Pictures paired with source code:
▬▬▬▬▬▬▬▬▬▬

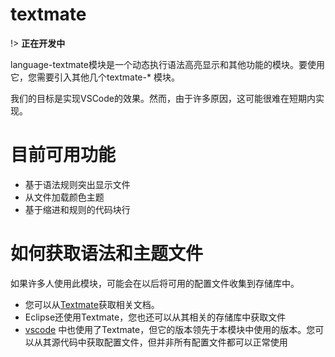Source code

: # textmate

!> **正在开发中**

language-textmate模块是一个动态执行语法高亮显示和其他功能的模块。要使用它，您需要引入其他几个textmate-*
模块。

我们的目标是实现VSCode的效果。然而，由于许多原因，这可能很难在短期内实现。

# 目前可用功能

- 基于语法规则突出显示文件
- 从文件加载颜色主题
- 基于缩进和规则的代码块行

# 如何获取语法和主题文件

如果许多人使用此模块，可能会在以后将可用的配置文件收集到存储库中。

- 您可以从[Textmate](https://github.com/textmate)获取相关文档。
- Eclipse还使用Textmate，您也还可以从其相关的存储库中获取文件
- [vscode](https://github.com/microsoft/vscode/tree/main/extensions)
  中也使用了Textmate，但它的版本领先于本模块中使用的版本。您可以从其源代码中获取配置文件，但并非所有配置文件都可以正常使用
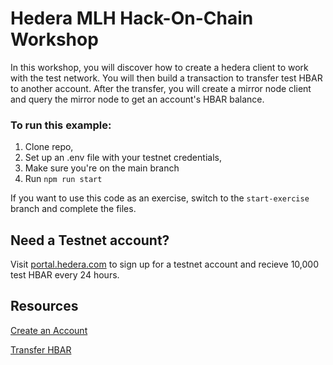 # Hedera MLH Hack-On-Chain Workshop

In this workshop, you will discover how to create a hedera client to work with the test network.
You will then build a transaction to transfer test HBAR to another account.
After the transfer, you will create a mirror node client and query the mirror node to get an account's HBAR balance.

### To run this example:

1. Clone repo, 
2. Set up an .env file with your testnet credentials, 
3. Make sure you're on the main branch
4. Run `npm run start`

If you want to use this code as an exercise, switch to the `start-exercise` branch and complete the <add file name> files.

## Need a Testnet account?
Visit [portal.hedera.com](https://portal.hedera.com/register) to sign up for a testnet account and recieve 10,000 test HBAR every 24 hours.

## Resources
[Create an Account](https://docs.hedera.com/guides/getting-started/create-an-account)

[Transfer HBAR](https://docs.hedera.com/guides/getting-started/transfer-hbar)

▬▬▬▬▬▬▬▬▬▬

What the exercise asks ::
Exactly the lines from the one containing "3. Make sure you're on the main branch" to the last line of the entries above must be duplicated, with both of those lines included and nothing more.

Answer for this exercise ::
3. Make sure you're on the main branch
4. Run `npm run start`

If you want to use this code as an exercise, switch to the `start-exercise` branch and complete the <add file name> files.

## Need a Testnet account?
Visit [portal.hedera.com](https://portal.hedera.com/register) to sign up for a testnet account and recieve 10,000 test HBAR every 24 hours.

## Resources
[Create an Account](https://docs.hedera.com/guides/getting-started/create-an-account)

[Transfer HBAR](https://docs.hedera.com/guides/getting-started/transfer-hbar)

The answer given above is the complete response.